There are more than 1000 tree species in the Suriname rainforest alone. This Surinamese rainforest is part of the Amazon rainforest. It is the largest contiguous rainforest on earth and is mostly in Brazil.
The Suriname rainforest, like that of other countries, is threatened because trees are felled to extract wood, create arable land, or create mines for bauxite or gold. The illegal (unlawful) gold mines also poison the environment because poisons such as mercury are used to loosen the gold from the rock.
Astrocaryum vulgare is a palm whose orange fruits can be eaten. Also to be found are the Mauritius palms and the Buriti palm. Their fruits can also be eaten. The kapok tree, the white gum tree and the jenipapo tree are also widespread. The West Indian cedar is considered endangered. The Surinam cherry bears its country of origin in its name. You can eat their fruits straight from the tree.
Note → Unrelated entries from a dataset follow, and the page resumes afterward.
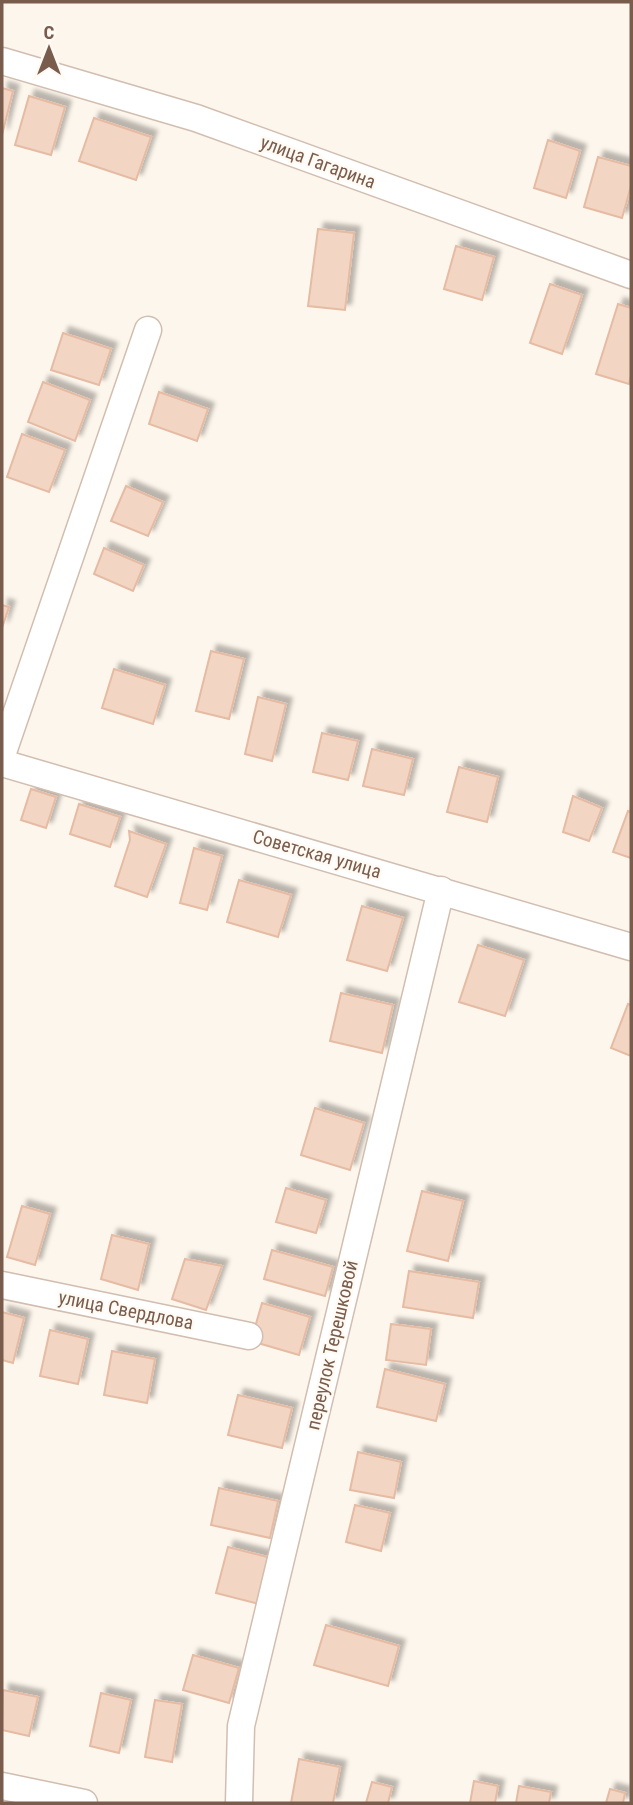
<svg xmlns="http://www.w3.org/2000/svg" width="633" height="1805" viewBox="0 0 633 1805" font-family="'Roboto Condensed',sans-serif">
	<style>
		.building { fill: #f3d5c3; stroke: #e6bba3; stroke-width: 2; filter: url(#shadow) }
		.lines { fill: none; stroke-linecap: round; stroke-linejoin: round }
		.minor-casing { stroke: #d1beb0; stroke-width: 29 }
		.minor { stroke: #fff; stroke-width: 26 }
		.labels { text-anchor: middle; dominant-baseline: central; stroke-width: 5; stroke-linejoin: round; paint-order: stroke }
		.street-label { font-size: 19px; fill: #7a5c4d; stroke: #fffaf3 }
	</style>
	<defs>
		<filter id="shadow"><feDropShadow dx="6" dy="-6" stdDeviation="2" flood-color="#0004"/></filter>
	</defs>
	<rect width="100%" height="100%" fill="#fdf6ec"/>
	<g class="building">
		<path d="M2,88L13,91L2,135Z"/>
		<path d="M29,96L65,107L51,155L15,145Z"/>
		<path d="M94,118L151,137L136,180L79,161Z"/>
		<path d="M548,140L580,151L566,198L534,188Z"/>
		<path d="M598,157L631,166V186L622,218L584,207Z"/>
		<path d="M318,229L354,233L345,310L308,306Z"/>
		<path d="M456,246L494,257L482,300L444,289Z"/>
		<path d="M550,284L582,295L562,354L530,343Z"/>
		<path d="M618,304L631,308V375L629,384L596,374Z"/>
		<path d="M63,333L111,349L99,385L51,370Z"/>
		<path d="M43,382L90,400L75,441L28,422Z"/>
		<path d="M159,392L208,409L197,441L149,424Z"/>
		<path d="M22,434L65,450L49,492L7,477Z"/>
		<path d="M126,486L163,502L148,536L111,521Z"/>
		<path d="M104,548L144,565L133,591L94,574Z"/>
		<path d="M2,605L9,607L2,628Z"/>
		<path d="M211,651L244,659L229,719L196,711Z"/>
		<path d="M114,669L165,685L153,724L102,708Z"/>
		<path d="M258,697L286,704L272,761L245,754Z"/>
		<path d="M322,733L358,741L348,780L313,772Z"/>
		<path d="M372,749L413,759L404,795L363,786Z"/>
		<path d="M459,767L498,777L487,822L447,812Z"/>
		<path d="M31,789L56,797L46,828L21,820Z"/>
		<path d="M573,796L602,808L589,841L563,832Z"/>
		<path d="M79,804L120,817L110,847L70,834Z"/>
		<path d="M628,811L631,812V858L613,852Z"/>
		<path d="M129,831L166,844L147,897L115,886L130,840Z"/>
		<path d="M194,848L222,856L207,910L180,903Z"/>
		<path d="M239,880L291,895L278,937L227,922Z"/>
		<path d="M362,906L403,918L387,971L347,960Z"/>
		<path d="M478,945L524,960L505,1016L459,1002Z"/>
		<path d="M341,993L393,1005L382,1053L330,1041Z"/>
		<path d="M628,1004L631,1005V1056L611,1048Z"/>
		<path d="M315,1108L364,1123L350,1170L301,1155Z"/>
		<path d="M286,1188L326,1200L316,1233L276,1222Z"/>
		<path d="M422,1191L463,1201L448,1261L407,1251Z"/>
		<path d="M22,1206L50,1214L35,1265L7,1257Z"/>
		<path d="M112,1235L149,1244L138,1290L101,1279Z"/>
		<path d="M272,1250L333,1267L325,1296L264,1279Z"/>
		<path d="M185,1259L222,1266L206,1310L172,1299Z"/>
		<path d="M409,1271L479,1282L473,1318L403,1307Z"/>
		<path d="M262,1303L310,1317L299,1355L251,1341Z"/>
		<path d="M2,1312L24,1318L13,1363L2,1360Z"/>
		<path d="M391,1324L431,1329L426,1365L386,1360Z"/>
		<path d="M50,1330L88,1339L78,1384L40,1376Z"/>
		<path d="M112,1351L155,1359L147,1403L104,1395Z"/>
		<path d="M385,1369L445,1384L436,1421L377,1407Z"/>
		<path d="M238,1395L292,1408L282,1448L228,1435Z"/>
		<path d="M358,1452L401,1462L394,1498L350,1490Z"/>
		<path d="M219,1488L278,1501L270,1538L211,1525Z"/>
		<path d="M355,1505L390,1513L381,1551L346,1542Z"/>
		<path d="M228,1547L271,1558L259,1604L216,1593Z"/>
		<path d="M326,1625L399,1646L388,1686L314,1665Z"/>
		<path d="M193,1655L239,1668L229,1703L183,1690Z"/>
		<path d="M3,1690L38,1697L29,1736L2,1730Z"/>
		<path d="M101,1693L131,1700L119,1753L90,1746Z"/>
		<path d="M155,1700L182,1704L172,1762L145,1757Z"/>
		<path d="M299,1759L340,1767L333,1803H291Z"/>
		<path d="M474,1781L498,1786L495,1803H470Z"/>
		<path d="M372,1782L392,1787L388,1803H366Z"/>
		<path d="M519,1786L551,1792L549,1803H516Z"/>
		<path d="M610,1789L625,1793L623,1803H606Z"/>
	</g>
	<g class="lines">
		<g class="minor-casing">
			<g id="minor">
				<path d="M2,61L196,118L631,275"/>
				<path d="M2,755L148,330"/>
				<path d="M2,763L631,947"/>
				<path d="M2,1285L249,1336"/>
				<path d="M2,1786L84,1803"/>
				<path d="M239,1803L241,1726L441,890"/>
			</g>
		</g>
		<use href="#minor" class="minor"/>
	</g>
	<g class="labels">
		<g class="street-label">
			<text transform="translate(318 162) rotate(20)">улица Гагарина</text>
			<text transform="translate(317 854) rotate(16)">Советская улица</text>
			<text transform="translate(126 1310) rotate(11)">улица Свердлова</text>
			<text transform="translate(332 1345) rotate(-77)">переулок Терешковой</text>
		</g>
	</g>
	<rect width="633" height="1805" fill="none" stroke="#7a5c4d" stroke-width="7"/>
	<g transform="translate(49 49)" stroke="#fffaf3" stroke-width="5" paint-order="stroke">
	<path d="M0-5L12 26L0 18L-12 26Z" fill="#7a5c4d"/>
	<text y="-10" font-size="19" font-weight="bold" text-anchor="middle" fill="#7a5c4d">С</text>
	</g>
</svg>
The sandbox tree with its spines on the trunk is quite striking. Its milky juice is very toxic. Among the plants, bromeliads and orchids in particular grow in many species. But you also feel comfortable in the trees. Each tree looks different as a result. Fern and fern moss are also native here. Black, white and red mangroves grow on the coast.
The heliconias are known for their pretty flowers. They also grow in Suriname. The heliconia scarlet lobster claw has even been named the country’s national flower. In Suriname it is also called Palulu.